Although there are a total of five jurisdictions which contract with EnerTech, the four listed above and the city of Rialto, the Orange County Sanitation District remains EnerTech’s key financial supporter. The taxpayers of Orange County have subsidized the company with millions of dollars in additional costs to keep the company afloat.
In February the Board of Directors voted to continue the contract one more year to allow EnerTech to comply with its terms. The cost was adjusted downward but still exceeds what competitors would charge for the same service.
There were four members of the Board of Directors who voted against EnerTech, including Councilman Jon Dumitru from the city of Orange. Dumitru agreed to be interviewed for this story.
The councilman indicated he voted against EnerTech simply because it is too expensive to continue supporting failed technology. When ask why so many members of the board voted in favor, he said that there was a lot of confusion created by the staff report. He also said that this is not the first time he has been on the losing end of a vote that would cost constituents significantly, citing a substantial rate increase he voted against several years ago. No doubt some of that rate increase has gone to subsidize EnerTech’s failed technology.
Examiner.com has obtained both a copy of the report by OCSD staff and a report prepared by a third-party consulting firm on behalf of EnerTech’s bondholders. The OCSD staff report is both confusing and misleading. Examiner has been told by an outside source that our figure of $100,000 a month is likely too low. Dumitru confirmed that claim.

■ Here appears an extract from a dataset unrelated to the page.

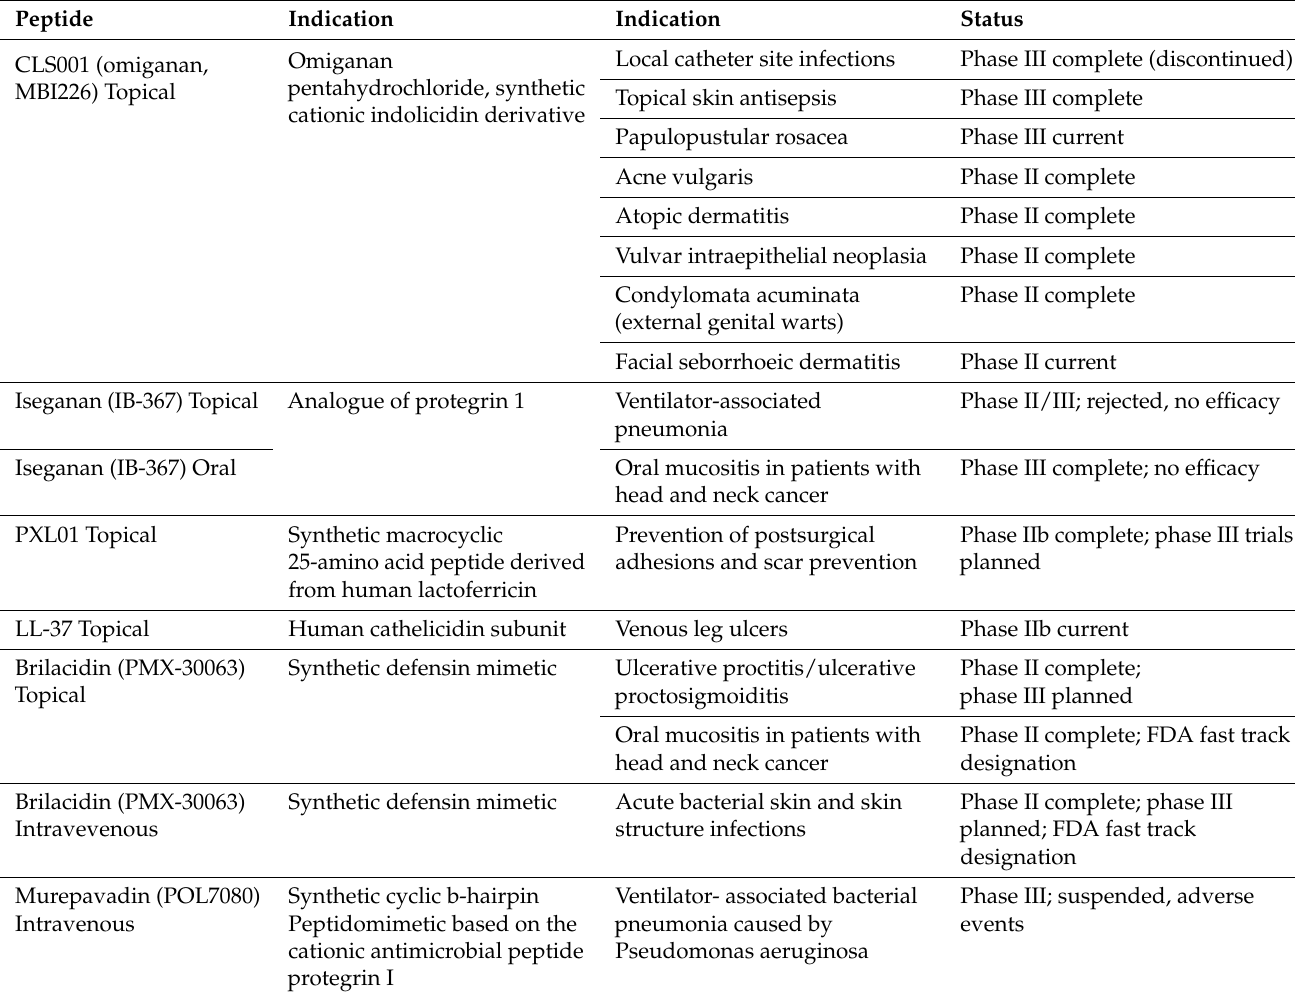
Table 2. Selected AMPs for regenerative applications that are in clinical trials or approved, to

Our figure was based on information received pursuant to a California Public Records Act request.
Dumitru is one of only two elected officials who has agreed to speak to us on the record. Chairman of Board Larry Crandall, who is a councilman for the city of Fountain Valley, painted a different picture of the EnerTech contract. Although he agreed that the company is in non-compliance and has been for some time, he felt that OCSD owed it to residents to invest in new technology. He said he felt that land application of biosolids would be phased out and alternatives are needed.
Almost all others who have spoken with us have said that the EnerTech contracts are “political” in nature and have admitted the venture has been a boondoggle for taxpayers and a drain on already stretched budgets. Every staffer we have spoken to has expressed concern to at least some degree about telling the truth about the EnerTech contracts. No one has been able to offer a legitimate reason for the continued support by elected officials in each of the jurisdictions.
We are continuing to review FPPC 700s and 460s for all elected officials involved in the EnerTech contracts to determine if there are obvious conflicts of interest that would explain their support. So far, no one has offered a better reason for these entities subsidizing a private company that is not in compliance with its contracts.